I don't regularly use nano anymore, but I have often thought that more programs should imitate the way it shows the command shortcuts on-screen as a kind of instant tutorial. I remember my physics major friends in college thinking it was pure snobbery for vi not to do that by default. Back then we were dialing in to an HP-UX server and using pico, which nano is an open-source clone of. For those who aren't aware, pico was originally the editor component of the Pine email client.

mystifyingpoi · 2 months ago
> physics major friends in college thinking it was pure snobbery for vi

I don't think it is snobbery, that approach would clutter the entire screen. Basically every single small/capital letter and symbol has a function in vim.

jasperry · 2 months ago
To its credit, vim does show a help text with :q on it if you start it with no file. Back then, it was just vi opening to a blank screen.
ziotom78 · 2 months ago
Absolutely, the shortcut help is so useful!

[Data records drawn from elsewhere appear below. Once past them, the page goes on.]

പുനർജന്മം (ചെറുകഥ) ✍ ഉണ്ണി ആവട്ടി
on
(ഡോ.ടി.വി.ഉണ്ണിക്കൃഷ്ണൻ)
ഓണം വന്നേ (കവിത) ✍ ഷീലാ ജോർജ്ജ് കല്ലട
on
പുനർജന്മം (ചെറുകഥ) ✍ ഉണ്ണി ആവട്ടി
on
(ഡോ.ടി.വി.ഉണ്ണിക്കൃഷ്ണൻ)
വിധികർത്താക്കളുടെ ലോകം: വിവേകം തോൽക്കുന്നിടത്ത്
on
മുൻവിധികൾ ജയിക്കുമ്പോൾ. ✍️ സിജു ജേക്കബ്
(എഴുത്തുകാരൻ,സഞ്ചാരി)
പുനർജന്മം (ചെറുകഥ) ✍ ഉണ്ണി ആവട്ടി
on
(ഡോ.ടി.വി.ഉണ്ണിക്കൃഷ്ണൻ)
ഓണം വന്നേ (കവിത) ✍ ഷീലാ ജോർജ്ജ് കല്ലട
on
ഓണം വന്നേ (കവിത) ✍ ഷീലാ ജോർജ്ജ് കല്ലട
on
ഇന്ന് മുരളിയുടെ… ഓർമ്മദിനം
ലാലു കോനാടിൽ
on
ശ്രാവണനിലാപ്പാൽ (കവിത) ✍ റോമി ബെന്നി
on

I believe that Nano and Pico copied it from Wordstar.

Firehawke · 2 months ago
That seems very likely. One of the first things I'd noticed back in the early 90s when I got my shell account and used Pico for the first time was that the UI was similar (not exact copy, mind you) of how Wordstar was, with some basic guidance at the bottom to get you started.

Also kind of reminds me of the old Telix terminal software for MS-DOS, with the bottom status bar. Not exactly the same, but again quite similar in the approach to have you just quick glance at the bottom of your screen for a HUD.